Reproduce each entry exactly as it reads. Leave the images out.

+++ DATASET +++

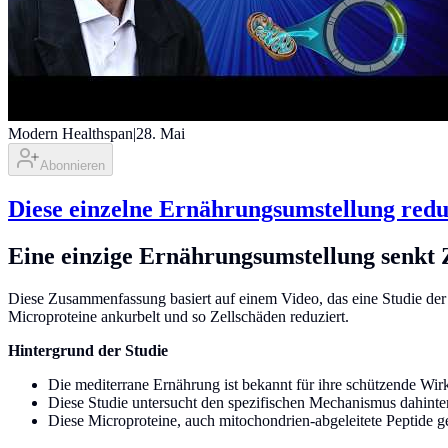
Modern Healthspan
|
28. Mai
Abonnieren
Diese einzelne Ernährungsumstellung red
Eine einzige Ernährungsumstellung senkt
Diese Zusammenfassung basiert auf einem Video, das eine Studie der U
Microproteine ankurbelt und so Zellschäden reduziert.
Hintergrund der Studie
Die mediterrane Ernährung ist bekannt für ihre schützende Wir
Diese Studie untersucht den spezifischen Mechanismus dahinte
Diese Microproteine, auch mitochondrien-abgeleitete Peptide g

+++

**TASK OUTPUT**.
Modern Healthspan
|
28. Mai
Abonnieren
Diese einzelne Ernährungsumstellung red
Eine einzige Ernährungsumstellung senkt
Diese Zusammenfassung basiert auf einem Video, das eine Studie der U
Microproteine ankurbelt und so Zellschäden reduziert.
Hintergrund der Studie
Die mediterrane Ernährung ist bekannt für ihre schützende Wir
Diese Studie untersucht den spezifischen Mechanismus dahinte
Diese Microproteine, auch mitochondrien-abgeleitete Peptide g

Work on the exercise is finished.